[Opening Information supplied section]

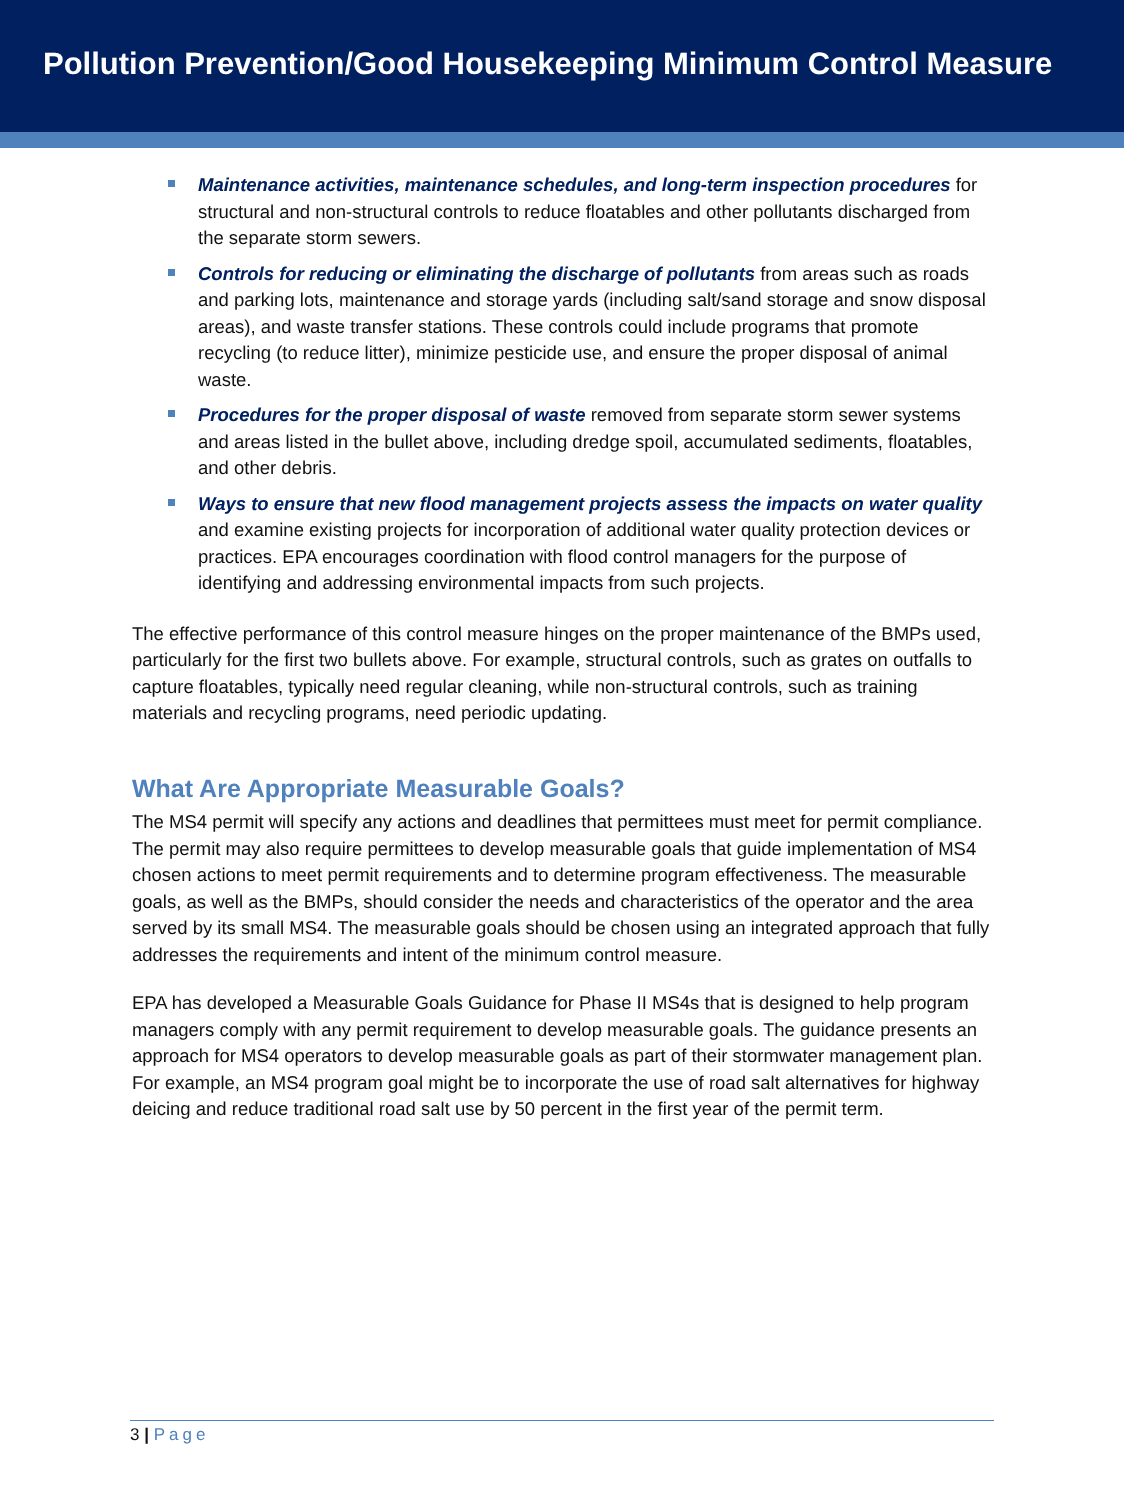Pollution Prevention/Good Housekeeping Minimum Control Measure
Maintenance activities, maintenance schedules, and long-term inspection procedures for structural and non-structural controls to reduce floatables and other pollutants discharged from the separate storm sewers.
Controls for reducing or eliminating the discharge of pollutants from areas such as roads and parking lots, maintenance and storage yards (including salt/sand storage and snow disposal areas), and waste transfer stations. These controls could include programs that promote recycling (to reduce litter), minimize pesticide use, and ensure the proper disposal of animal waste.
Procedures for the proper disposal of waste removed from separate storm sewer systems and areas listed in the bullet above, including dredge spoil, accumulated sediments, floatables, and other debris.
Ways to ensure that new flood management projects assess the impacts on water quality and examine existing projects for incorporation of additional water quality protection devices or practices. EPA encourages coordination with flood control managers for the purpose of identifying and addressing environmental impacts from such projects.
The effective performance of this control measure hinges on the proper maintenance of the BMPs used, particularly for the first two bullets above. For example, structural controls, such as grates on outfalls to capture floatables, typically need regular cleaning, while non-structural controls, such as training materials and recycling programs, need periodic updating.
What Are Appropriate Measurable Goals?
The MS4 permit will specify any actions and deadlines that permittees must meet for permit compliance. The permit may also require permittees to develop measurable goals that guide implementation of MS4 chosen actions to meet permit requirements and to determine program effectiveness. The measurable goals, as well as the BMPs, should consider the needs and characteristics of the operator and the area served by its small MS4. The measurable goals should be chosen using an integrated approach that fully addresses the requirements and intent of the minimum control measure.
EPA has developed a Measurable Goals Guidance for Phase II MS4s that is designed to help program managers comply with any permit requirement to develop measurable goals. The guidance presents an approach for MS4 operators to develop measurable goals as part of their stormwater management plan. For example, an MS4 program goal might be to incorporate the use of road salt alternatives for highway deicing and reduce traditional road salt use by 50 percent in the first year of the permit term.
3 | Page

[Closing Information supplied section]

Report back every line of the entries in which "managers" occurs.

Ways to ensure that new flood management projects assess the impacts on water quality and examine existing projects for incorporation of additional water quality protection devices or practices. EPA encourages coordination with flood control managers for the purpose of identifying and addressing environmental impacts from such projects.
EPA has developed a Measurable Goals Guidance for Phase II MS4s that is designed to help program managers comply with any permit requirement to develop measurable goals. The guidance presents an approach for MS4 operators to develop measurable goals as part of their stormwater management plan. For example, an MS4 program goal might be to incorporate the use of road salt alternatives for highway deicing and reduce traditional road salt use by 50 percent in the first year of the permit term.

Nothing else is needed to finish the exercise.